Epstein appeared not to understand the distinction between the two.
"What he is describing is not within the realm of possibilities today, and probably not for at least 500 years. It's clear that he didn't have a deep understanding of any of the science behind this," Otte said.
Epstein seemingly knew that his ideas sounded far-fetched. At one point during the testimony, he told the commissioners, "I am not a mad man."
'It's the Frankenstein version but it's true, yes'
While discussing the science that his new venture would involve, Epstein rambled, sometimes exploring tangents that appeared unrelated to the project.
When asked how the setup might work, he answered: "It's the Frankenstein version but it's true, yes. In fact it will turn out that certain people can learn certain things. Certain people can move through space differently."
Epstein also compared St. Thomas to Iceland and said the island was an ideal location for DNA analysis because of its isolation.
"Places, frankly, like St. Thomas are the perfect place to sequence people because it's so isolated. You are able to get much better data than ever before," he said.
But experts told Business Insider that St. Thomas' complex history, punctured with waves of immigration from the slave trade, meant that it was essentially the opposite of isolated.
Epstein had several companies that were repeatedly allowed to participate in a tax-cut program in the US Virgin Islands for local investors who spent $100,000 or more, The New York Times reported.

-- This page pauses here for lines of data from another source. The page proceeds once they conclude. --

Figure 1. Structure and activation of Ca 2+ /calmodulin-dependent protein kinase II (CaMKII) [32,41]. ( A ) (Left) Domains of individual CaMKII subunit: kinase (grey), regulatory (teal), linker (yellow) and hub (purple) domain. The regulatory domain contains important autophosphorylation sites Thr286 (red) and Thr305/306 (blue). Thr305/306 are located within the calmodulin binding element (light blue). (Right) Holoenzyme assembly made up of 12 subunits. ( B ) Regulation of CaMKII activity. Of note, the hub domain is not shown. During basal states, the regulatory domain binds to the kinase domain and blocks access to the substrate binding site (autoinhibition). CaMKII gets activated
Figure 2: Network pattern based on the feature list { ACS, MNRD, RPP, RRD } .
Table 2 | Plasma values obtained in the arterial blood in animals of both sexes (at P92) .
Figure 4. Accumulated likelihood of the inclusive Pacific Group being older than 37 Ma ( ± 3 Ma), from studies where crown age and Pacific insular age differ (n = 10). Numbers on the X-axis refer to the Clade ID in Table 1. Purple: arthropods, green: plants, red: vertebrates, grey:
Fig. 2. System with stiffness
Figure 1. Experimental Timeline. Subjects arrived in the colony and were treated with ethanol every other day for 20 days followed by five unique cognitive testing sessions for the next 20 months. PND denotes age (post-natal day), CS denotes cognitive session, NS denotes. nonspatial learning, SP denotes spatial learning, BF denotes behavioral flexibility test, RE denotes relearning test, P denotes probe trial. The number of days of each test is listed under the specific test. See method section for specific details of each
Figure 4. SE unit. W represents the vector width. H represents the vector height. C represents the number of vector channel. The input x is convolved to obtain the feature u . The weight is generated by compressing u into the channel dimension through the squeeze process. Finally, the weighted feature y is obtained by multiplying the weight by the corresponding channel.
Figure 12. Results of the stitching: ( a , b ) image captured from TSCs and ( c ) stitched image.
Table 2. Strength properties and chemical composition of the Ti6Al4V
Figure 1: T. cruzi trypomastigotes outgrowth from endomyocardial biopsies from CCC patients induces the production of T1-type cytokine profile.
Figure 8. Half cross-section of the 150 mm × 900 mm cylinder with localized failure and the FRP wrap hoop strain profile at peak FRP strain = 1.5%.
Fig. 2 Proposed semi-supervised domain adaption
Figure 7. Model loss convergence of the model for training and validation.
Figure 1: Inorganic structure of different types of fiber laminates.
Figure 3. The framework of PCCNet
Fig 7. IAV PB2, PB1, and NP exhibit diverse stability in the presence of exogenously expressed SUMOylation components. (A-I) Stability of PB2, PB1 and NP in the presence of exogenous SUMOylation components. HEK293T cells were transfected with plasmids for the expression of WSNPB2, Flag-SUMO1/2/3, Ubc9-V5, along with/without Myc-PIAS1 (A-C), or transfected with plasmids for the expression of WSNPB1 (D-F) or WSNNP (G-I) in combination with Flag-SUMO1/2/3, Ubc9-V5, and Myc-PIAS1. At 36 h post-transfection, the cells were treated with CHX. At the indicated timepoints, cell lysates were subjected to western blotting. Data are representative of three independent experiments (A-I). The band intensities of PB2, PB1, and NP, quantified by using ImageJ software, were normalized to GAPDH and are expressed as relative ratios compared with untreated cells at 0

His Southern Trust company applied to the program in 2012 and received approval in 2014, according to an official certificate issued by the territory's Economic Development Authority. The approval was backdated to early 2013, when the authority held meetings to discuss the company's application.
In an interview with the Times, the agency refused to identify the exact value of Epstein's tax breaks. In general, however, the program offers lucrative benefits that include a 90% reduction in corporate income tax, a 100% exemption on business property tax, and the ability to rent space at "below market rates" in industrial parks located on St. Thomas. In return, Southern Trust was obligated to invest at least $400,000.
Epstein said in the testimony that he only needed a small team of researchers to get his project off the ground. He added that he was already working with one of them: someone who hailed from Harvard and previously worked at Princeton's Institute of Advanced Study.
Harvard mathematical biologist Martin Nowak meets that description. He was photographed meeting with Epstein in 2012, BuzzFeed reported. Nowak did not respond to requests from Business Insider to be interviewed or provide comment for this story. A Harvard spokesperson declined to comment.
In 2003, Epstein gave $6.5 million dollars to Harvard to start a new academic track called the Program for Evolutionary Dynamics. It was led by Nowak, and in 2012, his researchers developed the first mathematical model showing how colon cancer cells stop responding to a type of cancer treatment, the Wall Street Journal reported.
To start his DNA sequencing project in St. Thomas, Otte believes Epstein aimed to sequence the genes of the local community.
"I get the sense that he believed the US Virgin Islands was likely to have looser guidelines around patient health data," Otte said.
This article was initially published on September 4 and has been updated.